→ Work required: Lay out the rows below as a Markdown table with the columns No. and Line, numbering each row in order and omitting any blank lines.

→ Provided material:
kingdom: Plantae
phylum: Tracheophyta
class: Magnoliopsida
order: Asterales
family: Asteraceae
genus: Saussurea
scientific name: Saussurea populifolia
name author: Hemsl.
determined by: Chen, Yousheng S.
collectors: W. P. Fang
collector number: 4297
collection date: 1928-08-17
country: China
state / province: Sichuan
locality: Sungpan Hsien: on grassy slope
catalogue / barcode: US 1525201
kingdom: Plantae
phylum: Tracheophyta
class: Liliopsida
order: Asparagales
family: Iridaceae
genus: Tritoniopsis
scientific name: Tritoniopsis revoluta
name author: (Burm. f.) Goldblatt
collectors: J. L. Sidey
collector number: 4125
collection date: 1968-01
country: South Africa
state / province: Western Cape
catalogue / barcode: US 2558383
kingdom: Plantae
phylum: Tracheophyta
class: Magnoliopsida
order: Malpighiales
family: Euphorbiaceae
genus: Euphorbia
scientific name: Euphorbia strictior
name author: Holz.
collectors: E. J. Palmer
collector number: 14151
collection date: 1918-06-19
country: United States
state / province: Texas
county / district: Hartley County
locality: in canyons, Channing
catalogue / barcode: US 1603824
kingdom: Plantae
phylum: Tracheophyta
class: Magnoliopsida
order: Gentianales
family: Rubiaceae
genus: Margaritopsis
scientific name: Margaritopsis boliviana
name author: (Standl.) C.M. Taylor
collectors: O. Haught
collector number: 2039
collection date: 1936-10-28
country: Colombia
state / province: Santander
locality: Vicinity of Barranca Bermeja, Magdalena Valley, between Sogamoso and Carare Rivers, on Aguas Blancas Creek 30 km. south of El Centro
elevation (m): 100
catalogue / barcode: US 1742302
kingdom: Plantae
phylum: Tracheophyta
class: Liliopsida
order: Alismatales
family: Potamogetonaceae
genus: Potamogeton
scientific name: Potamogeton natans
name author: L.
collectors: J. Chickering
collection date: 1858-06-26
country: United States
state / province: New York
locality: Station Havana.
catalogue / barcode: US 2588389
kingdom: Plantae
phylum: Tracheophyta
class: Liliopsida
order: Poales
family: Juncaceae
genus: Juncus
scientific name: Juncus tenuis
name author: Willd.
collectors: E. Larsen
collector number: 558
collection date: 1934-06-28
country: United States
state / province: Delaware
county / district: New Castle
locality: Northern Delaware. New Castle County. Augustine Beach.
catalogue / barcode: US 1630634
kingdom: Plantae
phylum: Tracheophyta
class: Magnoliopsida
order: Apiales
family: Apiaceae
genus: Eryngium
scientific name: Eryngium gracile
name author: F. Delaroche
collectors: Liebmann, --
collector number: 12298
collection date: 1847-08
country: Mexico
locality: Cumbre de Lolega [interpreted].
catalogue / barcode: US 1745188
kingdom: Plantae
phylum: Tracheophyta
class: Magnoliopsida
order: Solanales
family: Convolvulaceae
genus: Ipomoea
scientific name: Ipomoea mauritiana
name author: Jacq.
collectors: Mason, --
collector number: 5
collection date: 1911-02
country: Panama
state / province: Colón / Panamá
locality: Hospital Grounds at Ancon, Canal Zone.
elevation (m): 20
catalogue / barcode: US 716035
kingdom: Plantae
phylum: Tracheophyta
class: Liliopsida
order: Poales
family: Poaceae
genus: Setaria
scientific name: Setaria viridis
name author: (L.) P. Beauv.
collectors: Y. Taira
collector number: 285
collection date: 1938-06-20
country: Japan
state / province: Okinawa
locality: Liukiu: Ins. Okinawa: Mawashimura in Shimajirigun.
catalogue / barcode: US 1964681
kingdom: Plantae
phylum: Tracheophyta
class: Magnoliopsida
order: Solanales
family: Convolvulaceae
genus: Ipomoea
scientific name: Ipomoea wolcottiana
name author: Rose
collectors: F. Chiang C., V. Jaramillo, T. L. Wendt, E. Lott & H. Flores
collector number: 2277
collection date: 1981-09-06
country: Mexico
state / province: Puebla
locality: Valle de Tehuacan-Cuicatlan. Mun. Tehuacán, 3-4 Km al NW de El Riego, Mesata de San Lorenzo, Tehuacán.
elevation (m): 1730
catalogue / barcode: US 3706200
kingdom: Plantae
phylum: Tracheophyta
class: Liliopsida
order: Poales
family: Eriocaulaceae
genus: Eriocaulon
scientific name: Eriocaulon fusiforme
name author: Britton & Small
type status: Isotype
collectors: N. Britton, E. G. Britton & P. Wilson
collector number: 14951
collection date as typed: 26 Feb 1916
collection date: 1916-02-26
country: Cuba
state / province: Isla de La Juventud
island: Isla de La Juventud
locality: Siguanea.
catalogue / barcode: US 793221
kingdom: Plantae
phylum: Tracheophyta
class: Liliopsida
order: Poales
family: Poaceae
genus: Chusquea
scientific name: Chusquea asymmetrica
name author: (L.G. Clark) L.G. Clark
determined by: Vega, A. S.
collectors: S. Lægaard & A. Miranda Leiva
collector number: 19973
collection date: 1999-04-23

→ Task solution:
| No. | Line |
|---|---|
| 1 | kingdom: Plantae |
| 2 | phylum: Tracheophyta |
| 3 | class: Magnoliopsida |
| 4 | order: Asterales |
| 5 | family: Asteraceae |
| 6 | genus: Saussurea |
| 7 | scientific name: Saussurea populifolia |
| 8 | name author: Hemsl. |
| 9 | determined by: Chen, Yousheng S. |
| 10 | collectors: W. P. Fang |
| 11 | collector number: 4297 |
| 12 | collection date: 1928-08-17 |
| 13 | country: China |
| 14 | state / province: Sichuan |
| 15 | locality: Sungpan Hsien: on grassy slope |
| 16 | catalogue / barcode: US 1525201 |
| 17 | kingdom: Plantae |
| 18 | phylum: Tracheophyta |
| 19 | class: Liliopsida |
| 20 | order: Asparagales |
| 21 | family: Iridaceae |
| 22 | genus: Tritoniopsis |
| 23 | scientific name: Tritoniopsis revoluta |
| 24 | name author: (Burm. f.) Goldblatt |
| 25 | collectors: J. L. Sidey |
| 26 | collector number: 4125 |
| 27 | collection date: 1968-01 |
| 28 | country: South Africa |
| 29 | state / province: Western Cape |
| 30 | catalogue / barcode: US 2558383 |
| 31 | kingdom: Plantae |
| 32 | phylum: Tracheophyta |
| 33 | class: Magnoliopsida |
| 34 | order: Malpighiales |
| 35 | family: Euphorbiaceae |
| 36 | genus: Euphorbia |
| 37 | scientific name: Euphorbia strictior |
| 38 | name author: Holz. |
| 39 | collectors: E. J. Palmer |
| 40 | collector number: 14151 |
| 41 | collection date: 1918-06-19 |
| 42 | country: United States |
| 43 | state / province: Texas |
| 44 | county / district: Hartley County |
| 45 | locality: in canyons, Channing |
| 46 | catalogue / barcode: US 1603824 |
| 47 | kingdom: Plantae |
| 48 | phylum: Tracheophyta |
| 49 | class: Magnoliopsida |
| 50 | order: Gentianales |
| 51 | family: Rubiaceae |
| 52 | genus: Margaritopsis |
| 53 | scientific name: Margaritopsis boliviana |
| 54 | name author: (Standl.) C.M. Taylor |
| 55 | collectors: O. Haught |
| 56 | collector number: 2039 |
| 57 | collection date: 1936-10-28 |
| 58 | country: Colombia |
| 59 | state / province: Santander |
| 60 | locality: Vicinity of Barranca Bermeja, Magdalena Valley, between Sogamoso and Carare Rivers, on Aguas Blancas Creek 30 km. south of El Centro |
| 61 | elevation (m): 100 |
| 62 | catalogue / barcode: US 1742302 |
| 63 | kingdom: Plantae |
| 64 | phylum: Tracheophyta |
| 65 | class: Liliopsida |
| 66 | order: Alismatales |
| 67 | family: Potamogetonaceae |
| 68 | genus: Potamogeton |
| 69 | scientific name: Potamogeton natans |
| 70 | name author: L. |
| 71 | collectors: J. Chickering |
| 72 | collection date: 1858-06-26 |
| 73 | country: United States |
| 74 | state / province: New York |
| 75 | locality: Station Havana. |
| 76 | catalogue / barcode: US 2588389 |
| 77 | kingdom: Plantae |
| 78 | phylum: Tracheophyta |
| 79 | class: Liliopsida |
| 80 | order: Poales |
| 81 | family: Juncaceae |
| 82 | genus: Juncus |
| 83 | scientific name: Juncus tenuis |
| 84 | name author: Willd. |
| 85 | collectors: E. Larsen |
| 86 | collector number: 558 |
| 87 | collection date: 1934-06-28 |
| 88 | country: United States |
| 89 | state / province: Delaware |
| 90 | county / district: New Castle |
| 91 | locality: Northern Delaware. New Castle County. Augustine Beach. |
| 92 | catalogue / barcode: US 1630634 |
| 93 | kingdom: Plantae |
| 94 | phylum: Tracheophyta |
| 95 | class: Magnoliopsida |
| 96 | order: Apiales |
| 97 | family: Apiaceae |
| 98 | genus: Eryngium |
| 99 | scientific name: Eryngium gracile |
| 100 | name author: F. Delaroche |
| 101 | collectors: Liebmann, -- |
| 102 | collector number: 12298 |
| 103 | collection date: 1847-08 |
| 104 | country: Mexico |
| 105 | locality: Cumbre de Lolega [interpreted]. |
| 106 | catalogue / barcode: US 1745188 |
| 107 | kingdom: Plantae |
| 108 | phylum: Tracheophyta |
| 109 | class: Magnoliopsida |
| 110 | order: Solanales |
| 111 | family: Convolvulaceae |
| 112 | genus: Ipomoea |
| 113 | scientific name: Ipomoea mauritiana |
| 114 | name author: Jacq. |
| 115 | collectors: Mason, -- |
| 116 | collector number: 5 |
| 117 | collection date: 1911-02 |
| 118 | country: Panama |
| 119 | state / province: Colón / Panamá |
| 120 | locality: Hospital Grounds at Ancon, Canal Zone. |
| 121 | elevation (m): 20 |
| 122 | catalogue / barcode: US 716035 |
| 123 | kingdom: Plantae |
| 124 | phylum: Tracheophyta |
| 125 | class: Liliopsida |
| 126 | order: Poales |
| 127 | family: Poaceae |
| 128 | genus: Setaria |
| 129 | scientific name: Setaria viridis |
| 130 | name author: (L.) P. Beauv. |
| 131 | collectors: Y. Taira |
| 132 | collector number: 285 |
| 133 | collection date: 1938-06-20 |
| 134 | country: Japan |
| 135 | state / province: Okinawa |
| 136 | locality: Liukiu: Ins. Okinawa: Mawashimura in Shimajirigun. |
| 137 | catalogue / barcode: US 1964681 |
| 138 | kingdom: Plantae |
| 139 | phylum: Tracheophyta |
| 140 | class: Magnoliopsida |
| 141 | order: Solanales |
| 142 | family: Convolvulaceae |
| 143 | genus: Ipomoea |
| 144 | scientific name: Ipomoea wolcottiana |
| 145 | name author: Rose |
| 146 | collectors: F. Chiang C., V. Jaramillo, T. L. Wendt, E. Lott & H. Flores |
| 147 | collector number: 2277 |
| 148 | collection date: 1981-09-06 |
| 149 | country: Mexico |
| 150 | state / province: Puebla |
| 151 | locality: Valle de Tehuacan-Cuicatlan. Mun. Tehuacán, 3-4 Km al NW de El Riego, Mesata de San Lorenzo, Tehuacán. |
| 152 | elevation (m): 1730 |
| 153 | catalogue / barcode: US 3706200 |
| 154 | kingdom: Plantae |
| 155 | phylum: Tracheophyta |
| 156 | class: Liliopsida |
| 157 | order: Poales |
| 158 | family: Eriocaulaceae |
| 159 | genus: Eriocaulon |
| 160 | scientific name: Eriocaulon fusiforme |
| 161 | name author: Britton & Small |
| 162 | type status: Isotype |
| 163 | collectors: N. Britton, E. G. Britton & P. Wilson |
| 164 | collector number: 14951 |
| 165 | collection date as typed: 26 Feb 1916 |
| 166 | collection date: 1916-02-26 |
| 167 | country: Cuba |
| 168 | state / province: Isla de La Juventud |
| 169 | island: Isla de La Juventud |
| 170 | locality: Siguanea. |
| 171 | catalogue / barcode: US 793221 |
| 172 | kingdom: Plantae |
| 173 | phylum: Tracheophyta |
| 174 | class: Liliopsida |
| 175 | order: Poales |
| 176 | family: Poaceae |
| 177 | genus: Chusquea |
| 178 | scientific name: Chusquea asymmetrica |
| 179 | name author: (L.G. Clark) L.G. Clark |
| 180 | determined by: Vega, A. S. |
| 181 | collectors: S. Lægaard & A. Miranda Leiva |
| 182 | collector number: 19973 |
| 183 | collection date: 1999-04-23 |